Now the situation is almost reversed, and social and mobile activity is so ubiquitous it’s easy to overlook. But it’s crucial to keep abreast of how these spaces are expanding and evolving, as they continue to throw up huge new opportunities to sell, communicate and learn more about your customer.

Do we really need new technologies for analytics?

Big data analytics doesn’t have to mean multi-sheet Excel workbooks or expensive online dashboards. My late cousin used to make parts for submarines, and his analytical process fitted on a beer mat.

The important thing is to learn from the data you collect. That often means letting the information speak for itself – start by looking for the peaks and troughs on the graph, as it were, rather than diving in with filters and queries. This can require a “big data” mindset, which calls for modern tools and methods.

Why does the cloud always need to be involved in everything?

The cloud part of SMAC may seem a bit bolted on, as it doesn’t directly shape your relationship with customers.

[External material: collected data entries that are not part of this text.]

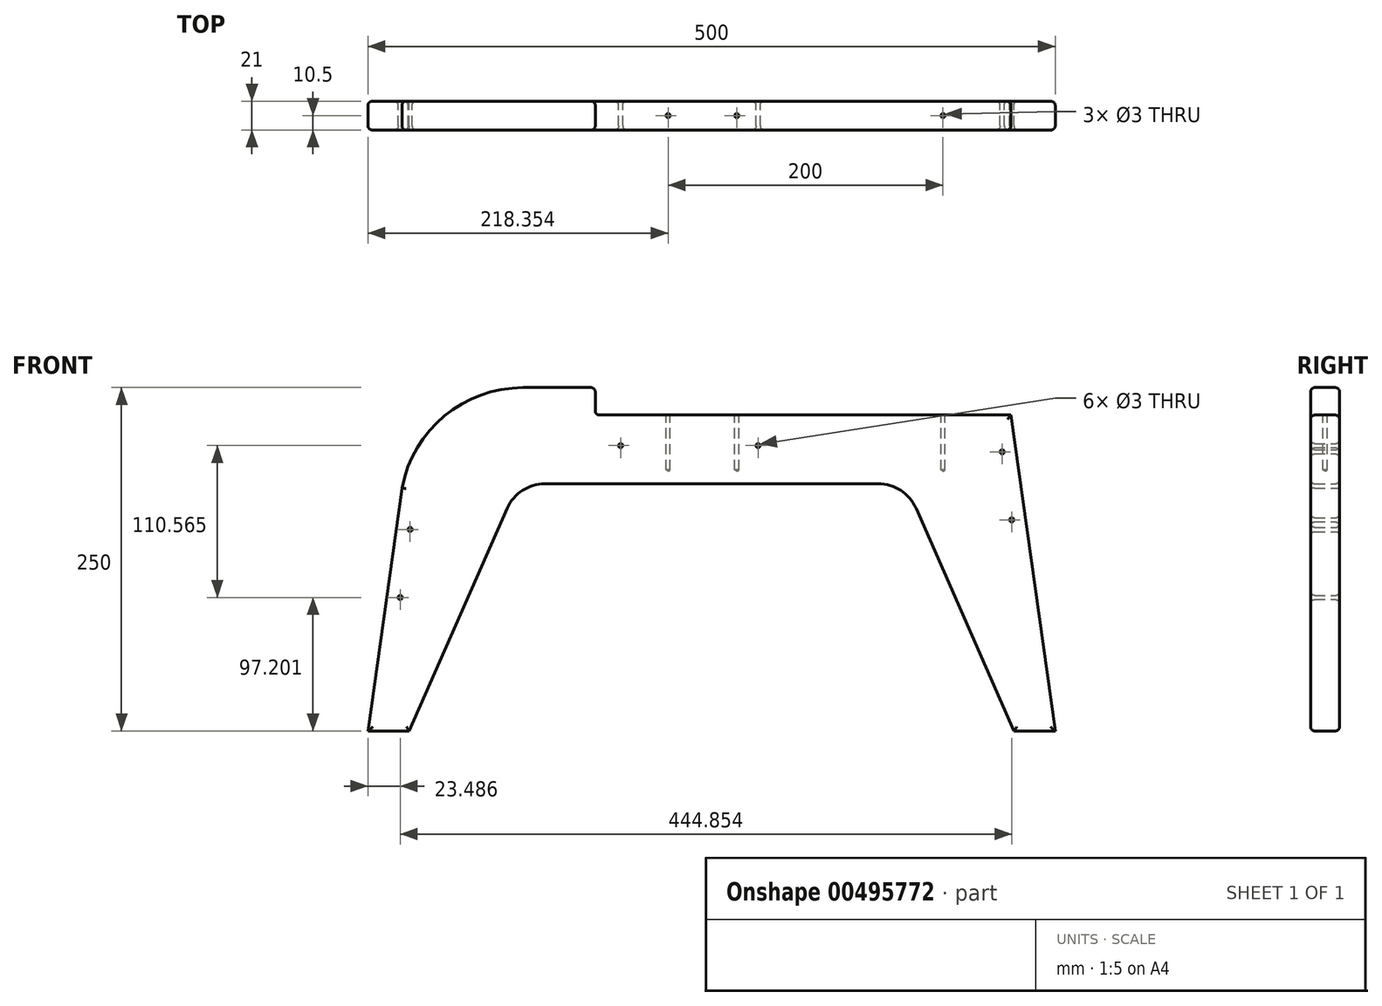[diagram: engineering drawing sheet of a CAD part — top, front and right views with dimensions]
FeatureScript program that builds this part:
annotation { "Feature Type Name" : "Feature", "Feature Type Description" : "" }
export const myFeature = defineFeature(function(context is Context, id is Id, definition is map)
    precondition{}
    {
        {
            var Q0;
            Q0=qCreatedBy(makeId("Front.planeOp"),FACE);
            var sketch = newSketch(context, id + "F0", { "sketchPlane" : qUnion([Q0])});
            skLineSegment(sketch, "E0.bottom", {"start": v(-250, -242.11) * mm, "end": v(-220, -242.11) * mm});
            skLineSegment(sketch, "E1", {"start": v(220, -242.11) * mm, "end": v(250, -242.11) * mm});
            skLineSegment(sketch, "E2", {"start": v(-220, -242.11) * mm, "end": v(-148.68, -80.03) * mm});
            skLineSegment(sketch, "E3", {"start": v(220, -242.11) * mm, "end": v(148.68, -80.03) * mm});
            skLineSegment(sketch, "E4", {"start": v(110, 7.89) * mm, "end": v(110, 7.89) * mm});
            skLineSegment(sketch, "E5", {"start": v(-121.22, -62.11) * mm, "end": v(121.22, -62.11) * mm});
            skLineSegment(sketch, "E6", {"start": v(217.8, -12.11) * mm, "end": v(250, -242.11) * mm});
            skPoint(sketch, "E7.end.orphan", {"position": v(110, 7.89) * mm});
            skPoint(sketch, "E8.visualSharp", {"position": v(-140.8, -62.11) * mm});
            skArc(sketch, "E8.filletArc", {"start": v(-121.22, -62.11) * mm, "mid": v(-137.62, -66.99) * mm, "end": v(-148.68, -80.03) * mm});
            skPoint(sketch, "E9.visualSharp", {"position": v(140.8, -62.11) * mm});
            skArc(sketch, "E9.filletArc", {"start": v(148.68, -80.03) * mm, "mid": v(137.62, -66.99) * mm, "end": v(121.22, -62.11) * mm});
            skLineSegment(sketch, "E10", {"start": v(-225.23, -65.16) * mm, "end": v(-250, -242.11) * mm});
            skLineSegment(sketch, "E11", {"start": v(-110, 7.89) * mm, "end": v(-137.11, 7.89) * mm});
            skArc(sketch, "E12", {"start": v(-137.11, 7.89) * mm, "mid": v(-194.34, -12.75) * mm, "end": v(-225.23, -65.16) * mm});
            skLineSegment(sketch, "E13", {"start": v(-74.6, -12.11) * mm, "end": v(217.8, -12.11) * mm});
            skLineSegment(sketch, "E14", {"start": v(-81.65, -12.11) * mm, "end": v(-74.6, -12.11) * mm});
            skLineSegment(sketch, "E15", {"start": v(-84.65, 4.89) * mm, "end": v(-84.65, -9.11) * mm});
            skLineSegment(sketch, "E16", {"start": v(-110, 7.89) * mm, "end": v(-87.65, 7.89) * mm});
            skPoint(sketch, "E17.visualSharp", {"position": v(-84.65, -12.11) * mm});
            skArc(sketch, "E17.filletArc", {"start": v(-84.65, -9.11) * mm, "mid": v(-83.77, -11.23) * mm, "end": v(-81.65, -12.11) * mm});
            skPoint(sketch, "E18.visualSharp", {"position": v(-84.65, 7.89) * mm});
            skArc(sketch, "E18.filletArc", {"start": v(-84.65, 4.89) * mm, "mid": v(-85.53, 7) * mm, "end": v(-87.65, 7.89) * mm});
            skCircle(sketch, "E19", {"center": v(-66.17, -34.35) * mm, "radius": 1.5 * mm});
            skCircle(sketch, "E20", {"center": v(33.83, -34.35) * mm, "radius": 1.5 * mm});
            skCircle(sketch, "E21", {"center": v(211.4, -38.85) * mm, "radius": 1.5 * mm});
            skCircle(sketch, "E22", {"center": v(218.34, -88.37) * mm, "radius": 1.5 * mm});
            skCircle(sketch, "E23", {"center": v(-226.51, -144.9) * mm, "radius": 1.5 * mm});
            skCircle(sketch, "E24", {"center": v(-219.37, -95.42) * mm, "radius": 1.5 * mm});
            skSolve(sketch);
        }
        {
            var Q0;
            Q0=makeQuery(id+"F0.imprint","IMPRINT",FACE,{"disambiguationData":[TD([[makeQuery(id+"F0.imprint","IMPRINT",EDGE,{"derivedFrom":sQuery(id+"F0.wireOp",EDGE,"E0.bottom")}),1.0]])]});
            extrude(context, id + "F1", {"entities" : qUnion([Q0]), "endBound" : BoundingType.SYMMETRIC, "depth" : 21 * mm});
        }
        {
            var Q0;
            Q0=makeQuery(id+"F1.opExtrude","CAP_FACE",FACE,{"disambiguationData":[OSD([sQuery(id+"F0.wireOp",EDGE,"E0.bottom"),sQuery(id+"F0.wireOp",EDGE,"E1"),sQuery(id+"F0.wireOp",EDGE,"E2"),sQuery(id+"F0.wireOp",EDGE,"E3"),sQuery(id+"F0.wireOp",EDGE,"E5"),sQuery(id+"F0.wireOp",EDGE,"E6"),sQuery(id+"F0.wireOp",EDGE,"E8.filletArc"),sQuery(id+"F0.wireOp",EDGE,"E9.filletArc"),sQuery(id+"F0.wireOp",EDGE,"E10"),sQuery(id+"F0.wireOp",EDGE,"E11"),sQuery(id+"F0.wireOp",EDGE,"E12"),sQuery(id+"F0.wireOp",EDGE,"E13"),sQuery(id+"F0.wireOp",EDGE,"E14"),sQuery(id+"F0.wireOp",EDGE,"E15"),sQuery(id+"F0.wireOp",EDGE,"E16"),sQuery(id+"F0.wireOp",EDGE,"E17.filletArc"),sQuery(id+"F0.wireOp",EDGE,"E18.filletArc"),sQuery(id+"F0.wireOp",EDGE,"E19"),sQuery(id+"F0.wireOp",EDGE,"E20"),sQuery(id+"F0.wireOp",EDGE,"E21"),sQuery(id+"F0.wireOp",EDGE,"E22"),sQuery(id+"F0.wireOp",EDGE,"E23"),sQuery(id+"F0.wireOp",EDGE,"E24")])],"isStart":false});
            var Q1;
            Q1=makeQuery(id+"F1.opExtrude","CAP_EDGE",EDGE,{"disambiguationData":[OSD([sQuery(id+"F0.wireOp",EDGE,"E2")])],"isStart":false});
            var Q2;
            Q2=makeQuery(id+"F1.opExtrude","CAP_EDGE",EDGE,{"disambiguationData":[OSD([sQuery(id+"F0.wireOp",EDGE,"E2")])],"isStart":true});
            var Q3;
            Q3=makeQuery(id+"F1.opExtrude","CAP_FACE",FACE,{"disambiguationData":[OSD([sQuery(id+"F0.wireOp",EDGE,"E0.bottom"),sQuery(id+"F0.wireOp",EDGE,"E1"),sQuery(id+"F0.wireOp",EDGE,"E2"),sQuery(id+"F0.wireOp",EDGE,"E3"),sQuery(id+"F0.wireOp",EDGE,"E5"),sQuery(id+"F0.wireOp",EDGE,"E6"),sQuery(id+"F0.wireOp",EDGE,"E8.filletArc"),sQuery(id+"F0.wireOp",EDGE,"E9.filletArc"),sQuery(id+"F0.wireOp",EDGE,"E10"),sQuery(id+"F0.wireOp",EDGE,"E11"),sQuery(id+"F0.wireOp",EDGE,"E12"),sQuery(id+"F0.wireOp",EDGE,"E13"),sQuery(id+"F0.wireOp",EDGE,"E14"),sQuery(id+"F0.wireOp",EDGE,"E15"),sQuery(id+"F0.wireOp",EDGE,"E16"),sQuery(id+"F0.wireOp",EDGE,"E17.filletArc"),sQuery(id+"F0.wireOp",EDGE,"E18.filletArc"),sQuery(id+"F0.wireOp",EDGE,"E19"),sQuery(id+"F0.wireOp",EDGE,"E20"),sQuery(id+"F0.wireOp",EDGE,"E21"),sQuery(id+"F0.wireOp",EDGE,"E22"),sQuery(id+"F0.wireOp",EDGE,"E23"),sQuery(id+"F0.wireOp",EDGE,"E24")])],"isStart":true});
            fillet(context, id + "F2", {"entities" : qUnion([Q0, Q1, Q2, Q3]), "radius" : 3 * mm, "tangentPropagation" : true, "allowEdgeOverflow" : false});
        }
        {
            var Q0;
            Q0=makeQuery(id+"F1.opExtrude","SWEPT_FACE",FACE,{"disambiguationData":[OSD([sQuery(id+"F0.wireOp",EDGE,"E13"),sQuery(id+"F0.wireOp",EDGE,"E14")])]});
            var sketch = newSketch(context, id + "F3", { "sketchPlane" : qUnion([Q0])});
            skLineSegment(sketch, "E25", {"start": v(-81.65, 0) * mm, "end": v(-31.65, 0) * mm});
            skLineSegment(sketch, "E26", {"start": v(-31.65, 0) * mm, "end": v(18.35, 0) * mm});
            skLineSegment(sketch, "E27", {"start": v(168.35, 0) * mm, "end": v(217.8, 0) * mm});
            skLineSegment(sketch, "E28", {"start": v(18.35, 0) * mm, "end": v(168.35, 0) * mm});
            skSolve(sketch);
        }
        {
            var Q0;
            Q0=sQuery(id+"F3.wireOp",VERTEX,"E26.start");
            var Q1;
            Q1=makeQuery(id+"F1.opExtrude","SWEPT_BODY",BODY,{"disambiguationData":[OSD([sQuery(id+"F0.wireOp",EDGE,"E0.bottom"),sQuery(id+"F0.wireOp",EDGE,"E1"),sQuery(id+"F0.wireOp",EDGE,"E2"),sQuery(id+"F0.wireOp",EDGE,"E3"),sQuery(id+"F0.wireOp",EDGE,"E5"),sQuery(id+"F0.wireOp",EDGE,"E6"),sQuery(id+"F0.wireOp",EDGE,"E8.filletArc"),sQuery(id+"F0.wireOp",EDGE,"E9.filletArc"),sQuery(id+"F0.wireOp",EDGE,"E10"),sQuery(id+"F0.wireOp",EDGE,"E11"),sQuery(id+"F0.wireOp",EDGE,"E12"),sQuery(id+"F0.wireOp",EDGE,"E13"),sQuery(id+"F0.wireOp",EDGE,"E14"),sQuery(id+"F0.wireOp",EDGE,"E15"),sQuery(id+"F0.wireOp",EDGE,"E16"),sQuery(id+"F0.wireOp",EDGE,"E17.filletArc"),sQuery(id+"F0.wireOp",EDGE,"E18.filletArc"),sQuery(id+"F0.wireOp",EDGE,"E19"),sQuery(id+"F0.wireOp",EDGE,"E20"),sQuery(id+"F0.wireOp",EDGE,"E21"),sQuery(id+"F0.wireOp",EDGE,"E22"),sQuery(id+"F0.wireOp",EDGE,"E23"),sQuery(id+"F0.wireOp",EDGE,"E24")])]});
            hole(context, id + "F4", {"style" : HoleStyle.SIMPLE, "endStyle" : HoleEndStyle.BLIND, "holeDiameter" : 3 * mm, "holeDepth" : 40 * mm, "isTappedThrough" : true, "tappedDepth" : 12 * mm, "tapClearance" : 3, "locations" : qUnion([Q0]), "scope" : qUnion([Q1])});
        }
        {
            var Q0;
            Q0=sQuery(id+"F3.wireOp",VERTEX,"E28.start");
            var Q1;
            Q1=makeQuery(id+"F1.opExtrude","SWEPT_BODY",BODY,{"disambiguationData":[OSD([sQuery(id+"F0.wireOp",EDGE,"E0.bottom"),sQuery(id+"F0.wireOp",EDGE,"E1"),sQuery(id+"F0.wireOp",EDGE,"E2"),sQuery(id+"F0.wireOp",EDGE,"E3"),sQuery(id+"F0.wireOp",EDGE,"E5"),sQuery(id+"F0.wireOp",EDGE,"E6"),sQuery(id+"F0.wireOp",EDGE,"E8.filletArc"),sQuery(id+"F0.wireOp",EDGE,"E9.filletArc"),sQuery(id+"F0.wireOp",EDGE,"E10"),sQuery(id+"F0.wireOp",EDGE,"E11"),sQuery(id+"F0.wireOp",EDGE,"E12"),sQuery(id+"F0.wireOp",EDGE,"E13"),sQuery(id+"F0.wireOp",EDGE,"E14"),sQuery(id+"F0.wireOp",EDGE,"E15"),sQuery(id+"F0.wireOp",EDGE,"E16"),sQuery(id+"F0.wireOp",EDGE,"E17.filletArc"),sQuery(id+"F0.wireOp",EDGE,"E18.filletArc"),sQuery(id+"F0.wireOp",EDGE,"E19"),sQuery(id+"F0.wireOp",EDGE,"E20"),sQuery(id+"F0.wireOp",EDGE,"E21"),sQuery(id+"F0.wireOp",EDGE,"E22"),sQuery(id+"F0.wireOp",EDGE,"E23"),sQuery(id+"F0.wireOp",EDGE,"E24")])]});
            hole(context, id + "F5", {"style" : HoleStyle.SIMPLE, "endStyle" : HoleEndStyle.BLIND, "holeDiameter" : 3 * mm, "holeDepth" : 40 * mm, "isTappedThrough" : true, "tappedDepth" : 12 * mm, "tapClearance" : 3, "locations" : qUnion([Q0]), "scope" : qUnion([Q1])});
        }
        {
            var Q0;
            Q0=sQuery(id+"F3.wireOp",VERTEX,"E28.end");
            var Q1;
            Q1=makeQuery(id+"F1.opExtrude","SWEPT_BODY",BODY,{"disambiguationData":[OSD([sQuery(id+"F0.wireOp",EDGE,"E0.bottom"),sQuery(id+"F0.wireOp",EDGE,"E1"),sQuery(id+"F0.wireOp",EDGE,"E2"),sQuery(id+"F0.wireOp",EDGE,"E3"),sQuery(id+"F0.wireOp",EDGE,"E5"),sQuery(id+"F0.wireOp",EDGE,"E6"),sQuery(id+"F0.wireOp",EDGE,"E8.filletArc"),sQuery(id+"F0.wireOp",EDGE,"E9.filletArc"),sQuery(id+"F0.wireOp",EDGE,"E10"),sQuery(id+"F0.wireOp",EDGE,"E11"),sQuery(id+"F0.wireOp",EDGE,"E12"),sQuery(id+"F0.wireOp",EDGE,"E13"),sQuery(id+"F0.wireOp",EDGE,"E14"),sQuery(id+"F0.wireOp",EDGE,"E15"),sQuery(id+"F0.wireOp",EDGE,"E16"),sQuery(id+"F0.wireOp",EDGE,"E17.filletArc"),sQuery(id+"F0.wireOp",EDGE,"E18.filletArc"),sQuery(id+"F0.wireOp",EDGE,"E19"),sQuery(id+"F0.wireOp",EDGE,"E20"),sQuery(id+"F0.wireOp",EDGE,"E21"),sQuery(id+"F0.wireOp",EDGE,"E22"),sQuery(id+"F0.wireOp",EDGE,"E23"),sQuery(id+"F0.wireOp",EDGE,"E24")])]});
            hole(context, id + "F6", {"style" : HoleStyle.SIMPLE, "endStyle" : HoleEndStyle.BLIND, "holeDiameter" : 3 * mm, "holeDepth" : 40 * mm, "isTappedThrough" : true, "tappedDepth" : 12 * mm, "tapClearance" : 3, "locations" : qUnion([Q0]), "scope" : qUnion([Q1])});
        }
    });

But building your business on a public cloud platform such as Amazon Web Services (AWS) or Microsoft Azure allows you to quickly scale, iterate, segment and customise your offering to suit the demands and opportunities that are revealed by your social, media and analytics activity.

In fact, for most businesses, that sort of flexibility is worth having even if you largely ignore the other three ingredients – which answers your initial question.

Is SMAC too vague to be actionable?

The looseness of SMAC as a concept is part of what makes it useful – its principles can apply to almost any business. And thinking about its four parts together can help point you towards joined-up solutions, such as launching a social media campaign to encourage a certain demographic to install your app. Since the four initials are handily encompassed in one PowerPoint slide, it’s also an easy way to break down activities and costs into silos, and decide where next to focus your attention.